--- Data shown Enclosed Below ---

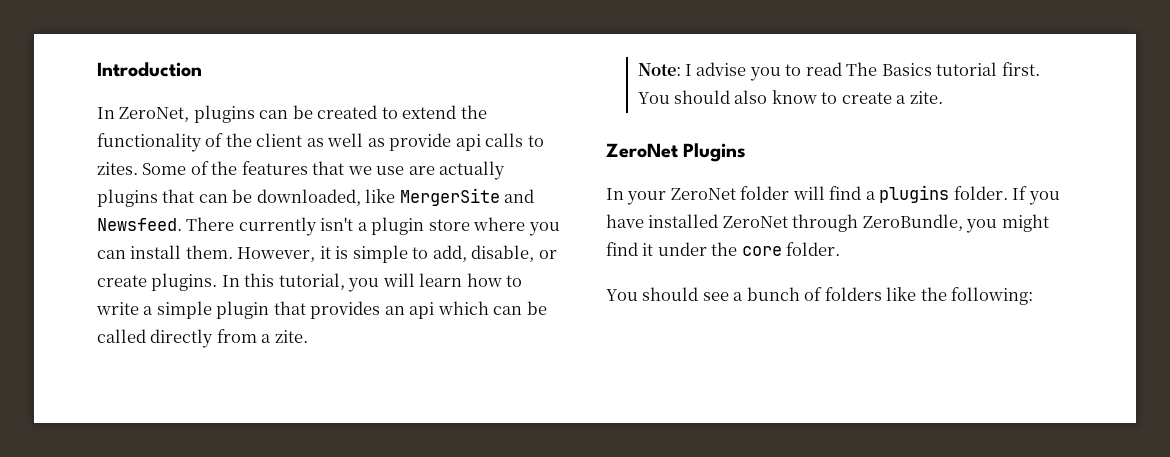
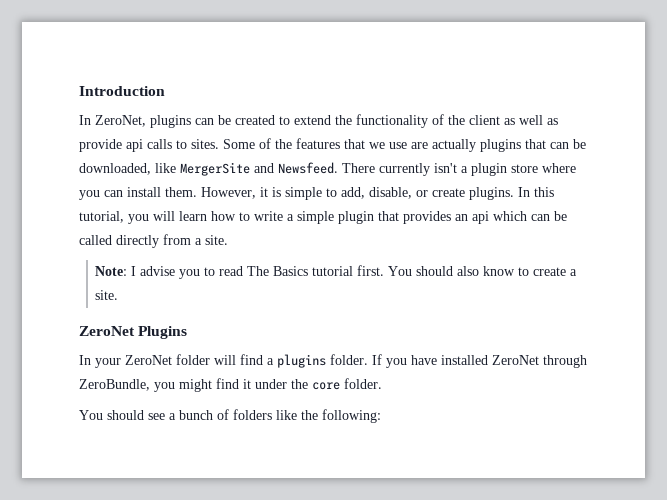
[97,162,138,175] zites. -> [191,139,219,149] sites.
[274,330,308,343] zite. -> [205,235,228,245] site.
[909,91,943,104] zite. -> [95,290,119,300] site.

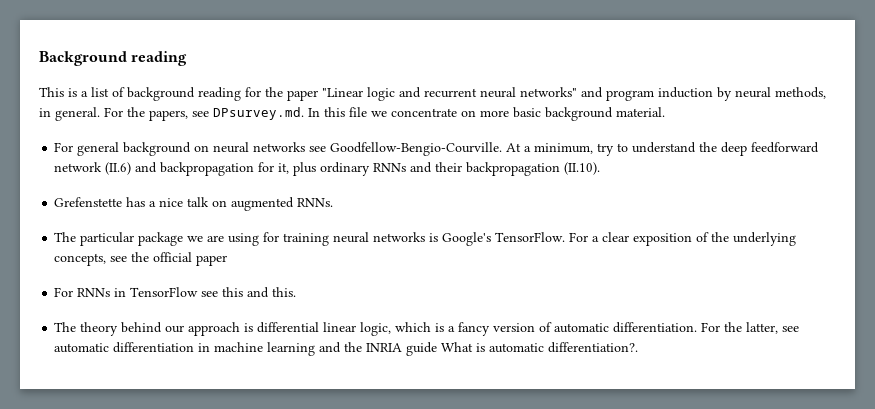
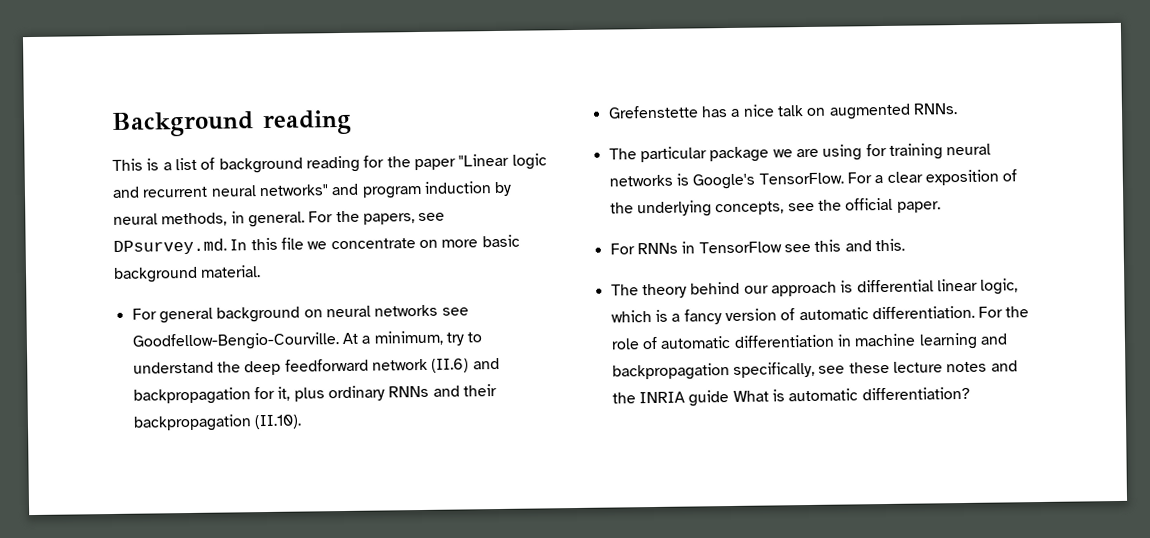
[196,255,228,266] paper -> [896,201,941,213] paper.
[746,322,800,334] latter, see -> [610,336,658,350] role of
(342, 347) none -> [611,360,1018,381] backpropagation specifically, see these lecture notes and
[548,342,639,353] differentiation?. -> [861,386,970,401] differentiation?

--- End of Enclosed Data shown ---
--- Data shown Enclosed Below ---

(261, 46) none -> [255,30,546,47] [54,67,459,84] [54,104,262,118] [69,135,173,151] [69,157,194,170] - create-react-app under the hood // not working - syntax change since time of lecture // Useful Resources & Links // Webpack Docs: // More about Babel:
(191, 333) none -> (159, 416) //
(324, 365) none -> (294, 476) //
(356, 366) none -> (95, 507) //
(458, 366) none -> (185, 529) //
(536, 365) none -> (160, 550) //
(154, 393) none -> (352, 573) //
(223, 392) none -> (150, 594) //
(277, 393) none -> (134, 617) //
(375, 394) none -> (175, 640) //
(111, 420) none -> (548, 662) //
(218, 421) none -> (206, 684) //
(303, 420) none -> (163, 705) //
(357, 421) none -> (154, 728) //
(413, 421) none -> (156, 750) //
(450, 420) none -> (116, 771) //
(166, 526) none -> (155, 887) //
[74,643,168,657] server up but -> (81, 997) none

--- End of Enclosed Data shown ---

**What you have to do**
Look above for the line holding "(357, 421) none -> (154, 728) //", then set down exactly that line and every line after it up to and including the line holding "[74,643,168,657] server up", with nothing else.

**Completed exercise**
(357, 421) none -> (154, 728) //
(413, 421) none -> (156, 750) //
(450, 420) none -> (116, 771) //
(166, 526) none -> (155, 887) //
[74,643,168,657] server up but -> (81, 997) none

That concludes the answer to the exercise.